Nonostante si presenti come una produzione horror, in realtà Il Diavolo in Ohio è un thriller con elementi investigativi e una parentesi teen drama ben inserita nel contesto narrativo. Se ci pensiamo, è cosa rende quasi tutte le serie Netflix (comprese la recente stagione di Cobra Kai) apprezzabili agli spettatori, pur replicando dinamiche già viste. Il Diavolo in Ohio, tuttavia, ha la capacità di intrattenere dall’inizio alla fine, coinvolgendo lo spettatore come accade soltanto con i film più rinomati nel panorama.

Complici delle interpretazioni di primo livello, Il Diavolo in Ohio è una produzione che sceglie di puntare tutto sui personaggi. L’interpretazione migliore non poteva che essere di Emily Deschanel, che ha impersonato una protagonista forte alla costante ricerca della verità, seppure fragile dal punto di vista umano. Suzanne Mathis vive con la paura di perdere tutto a causa del passato perché, proprio come la povera Mae, è stata abusata psicologicamente da bambina a causa del suo patrigno, assistendo a scene di violenza domestica nei confronti della madre.

La morale del racconto, insomma, è che la sofferenza ritorna in un modo o nell’altro anche quando si cerca di fare del bene. Suzanne Mathis proietta il suo dolore sulla ragazza e su un senso di protezione che rischia di allontanarla dalla sua famiglia. Madeline Arthur è un’altra stella della produzione che, a soli venticinque anni, è stata capace di offrire una prova interpretativa matura impersonando una protagonista fuori dal comune. Mae è fragile mentalmente, esile e spaventata dal mondo, e si interfaccia con curiosità alle nuove realtà che si ritrova a vivere, sopportando il peso del passato e, al contempo, di nuovi approcci alla vita. Cresciuta lontana dalla modernità, circondata dalla follia e dell’oscurità, è una ragazza che, pur cercando di cambiare e migliorare, ha la mente totalmente annebbiata dal fanatismo.

È il tipo d’approccio presente anche nel libro, che in questo caso è stato replicato in maniera fedele dalla sua scrittrice, la quale ha svolto il complesso ruolo di showrunner. Ad averci convinto è la fotografia, i vari set e l’illuminazione ambientale, che ha esaltato le foreste, i boschetti e i fiumiciattoli dell’Ohio con il suo clima temperato. Non mancano neppure le campagne, i luoghi preferiti dalla setta.

Quale futuro per Il Diavolo in Ohio?

Al momento non sappiamo se Il Diavolo in Ohio verrà rinnovata per una seconda stagione. Considerando il successo e l’apprezzamento della miniserie, potrebbe accadere, anche se il finale autoconclusivo ci conferma che potremmo non rivederlo più.

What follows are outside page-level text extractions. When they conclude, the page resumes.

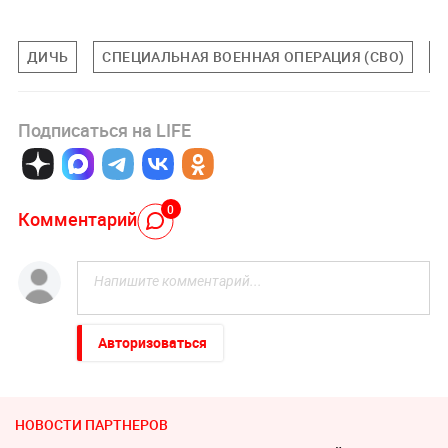
ДИЧЬ
СПЕЦИАЛЬНАЯ ВОЕННАЯ ОПЕРАЦИЯ (СВО)
М
Подписаться на LIFE
0
Комментарий
Авторизоваться
НОВОСТИ ПАРТНЕРОВ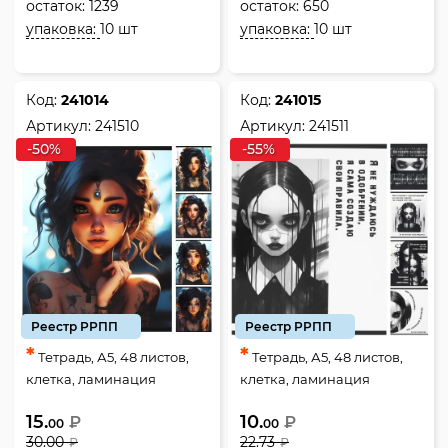
остаток:
1239
остаток:
650
упаковка:
10 шт
упаковка:
10 шт
Код:
241014
Код:
241015
Артикул:
241510
Артикул:
241511
-50%
-55%
Реестр РРПП
Реестр РРПП
*
*
Тетрадь, А5, 48 листов,
Тетрадь, А5, 48 листов,
клетка, ламинация
клетка, ламинация
глянцевая, ассорти 5
глянцевая, ассорти 5
15.
10.
₽
₽
видов, КОКОС, Tattoo girl,
видов, КОКОС, W стиль,
00
00
30.00
22.73
₽
₽
241510
241511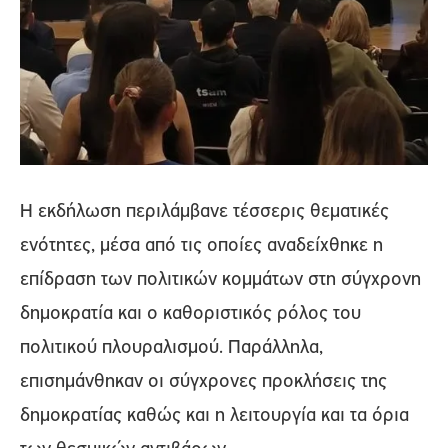
Η εκδήλωση περιλάμβανε τέσσερις θεματικές
ενότητες, μέσα από τις οποίες αναδείχθηκε η
επίδραση των πολιτικών κομμάτων στη σύγχρονη
δημοκρατία και ο καθοριστικός ρόλος του
πολιτικού πλουραλισμού. Παράλληλα,
επισημάνθηκαν οι σύγχρονες προκλήσεις της
δημοκρατίας καθώς και η λειτουργία και τα όρια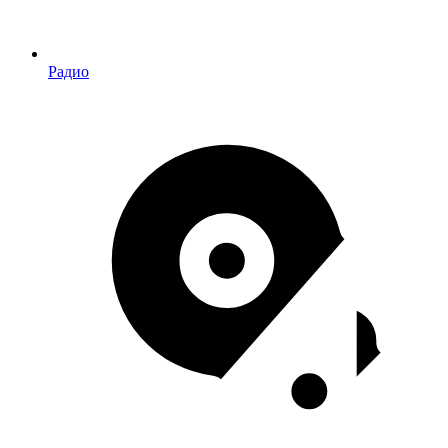
Радио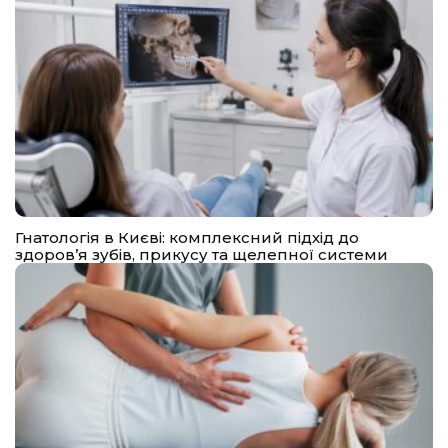
Гнатологія в Києві: комплексний підхід до
здоров’я зубів, прикусу та щелепної системи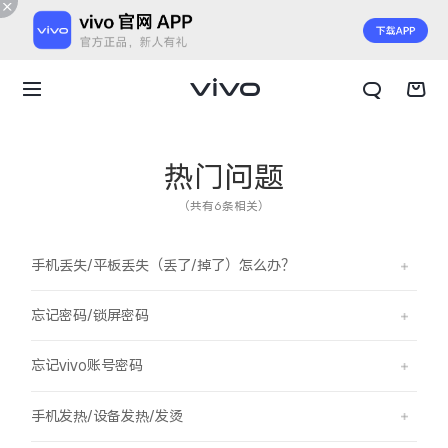
热门问题
（共有6条相关）
手机丢失/平板丢失（丢了/掉了）怎么办？
忘记密码/锁屏密码
忘记vivo账号密码
X300 E
X Fold6
手机发热/设备发热/发烫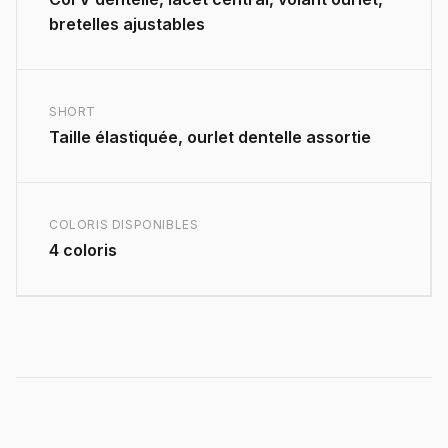
bretelles ajustables
SHORT
Taille élastiquée, ourlet dentelle assortie
COLORIS DISPONIBLES
4 coloris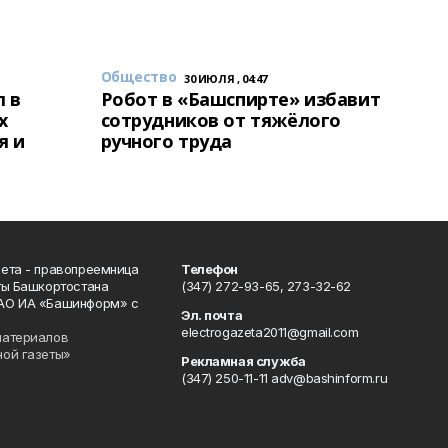
Общество
30 ИЮЛЯ , 04:47
 в
Робот в «Башспирте» избавит
х
сотрудников от тяжёлого
я и
ручного труда
ета - правопреемница
Телефон
ты Башкортостана
(347) 272-93-65, 273-32-62
АО ИА «Башинформ» с
Эл. почта
electrogazeta2011@gmail.com
материалов
ной газеты»
Рекламная служба
(347) 250-11-11 adv@bashinform.ru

Apprezzabilissima la scelta di raccontare una vicenda delicata e mai trattata in maniera così intensa, tra il thriller e l'horror moderno che fa più inquietare invece di spaventare. Forte di una scrittura matura e coinvolgente, la produzione offre diverse sfumature, ognuna trattata con maturità. Ci siamo innamorati di Mae e poi abbiamo compreso meglio Suzanne, scendendo in particolari agghiaccianti del suo passato. Ora non ci resta che capire quale potrebbe essere il futuro per Il Diavolo in Ohio, che meriterebbe una prosecuzione. Chissà cosa potrebbe attenderci in futuro.